* INPUT *
=====

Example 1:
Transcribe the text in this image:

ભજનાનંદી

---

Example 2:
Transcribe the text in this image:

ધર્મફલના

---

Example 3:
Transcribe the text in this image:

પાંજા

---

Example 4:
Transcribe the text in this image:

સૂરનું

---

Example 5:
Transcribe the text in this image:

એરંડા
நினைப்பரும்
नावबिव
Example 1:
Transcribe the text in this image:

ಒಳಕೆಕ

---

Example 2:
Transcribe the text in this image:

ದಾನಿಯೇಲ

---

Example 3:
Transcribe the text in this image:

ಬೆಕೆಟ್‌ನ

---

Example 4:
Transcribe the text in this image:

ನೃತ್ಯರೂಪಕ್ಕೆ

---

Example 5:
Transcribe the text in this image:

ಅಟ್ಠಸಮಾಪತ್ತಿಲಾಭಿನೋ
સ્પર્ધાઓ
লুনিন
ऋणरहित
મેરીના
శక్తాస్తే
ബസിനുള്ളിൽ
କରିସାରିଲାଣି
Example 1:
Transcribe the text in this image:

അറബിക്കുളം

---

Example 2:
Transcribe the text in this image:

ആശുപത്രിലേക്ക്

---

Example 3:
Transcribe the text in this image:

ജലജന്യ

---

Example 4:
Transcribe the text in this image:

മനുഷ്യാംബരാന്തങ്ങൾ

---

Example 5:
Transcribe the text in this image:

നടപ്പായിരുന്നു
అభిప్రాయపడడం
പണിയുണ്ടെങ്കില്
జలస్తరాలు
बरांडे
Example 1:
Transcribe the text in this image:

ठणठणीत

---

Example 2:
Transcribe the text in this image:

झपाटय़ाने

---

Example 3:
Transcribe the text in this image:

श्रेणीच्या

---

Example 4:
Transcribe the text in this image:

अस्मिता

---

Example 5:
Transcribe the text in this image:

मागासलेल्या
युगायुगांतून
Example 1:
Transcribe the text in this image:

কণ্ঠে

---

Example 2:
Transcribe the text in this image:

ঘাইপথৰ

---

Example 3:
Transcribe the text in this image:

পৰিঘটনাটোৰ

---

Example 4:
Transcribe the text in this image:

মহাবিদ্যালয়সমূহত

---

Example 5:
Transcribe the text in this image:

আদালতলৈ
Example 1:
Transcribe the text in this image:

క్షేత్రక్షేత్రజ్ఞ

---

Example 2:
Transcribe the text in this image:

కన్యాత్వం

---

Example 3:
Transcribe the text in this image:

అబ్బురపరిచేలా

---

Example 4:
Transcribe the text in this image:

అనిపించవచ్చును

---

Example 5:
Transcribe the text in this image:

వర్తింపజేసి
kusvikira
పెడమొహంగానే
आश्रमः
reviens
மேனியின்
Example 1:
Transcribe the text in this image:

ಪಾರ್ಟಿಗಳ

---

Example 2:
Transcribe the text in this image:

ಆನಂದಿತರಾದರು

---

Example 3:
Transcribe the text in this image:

=====

Copy the material from its first line up to and including the line that contains "മനുഷ്യാംബരാന്തങ്ങൾ".

Example 1:
Transcribe the text in this image:

ભજનાનંદી

---

Example 2:
Transcribe the text in this image:

ધર્મફલના

---

Example 3:
Transcribe the text in this image:

પાંજા

---

Example 4:
Transcribe the text in this image:

સૂરનું

---

Example 5:
Transcribe the text in this image:

એરંડા
நினைப்பரும்
नावबिव
Example 1:
Transcribe the text in this image:

ಒಳಕೆಕ

---

Example 2:
Transcribe the text in this image:

ದಾನಿಯೇಲ

---

Example 3:
Transcribe the text in this image:

ಬೆಕೆಟ್‌ನ

---

Example 4:
Transcribe the text in this image:

ನೃತ್ಯರೂಪಕ್ಕೆ

---

Example 5:
Transcribe the text in this image:

ಅಟ್ಠಸಮಾಪತ್ತಿಲಾಭಿನೋ
સ્પર્ધાઓ
লুনিন
ऋणरहित
મેરીના
శక్తాస్తే
ബസിനുള്ളിൽ
କରିସାରିଲାଣି
Example 1:
Transcribe the text in this image:

അറബിക്കുളം

---

Example 2:
Transcribe the text in this image:

ആശുപത്രിലേക്ക്

---

Example 3:
Transcribe the text in this image:

ജലജന്യ

---

Example 4:
Transcribe the text in this image:

മനുഷ്യാംബരാന്തങ്ങൾ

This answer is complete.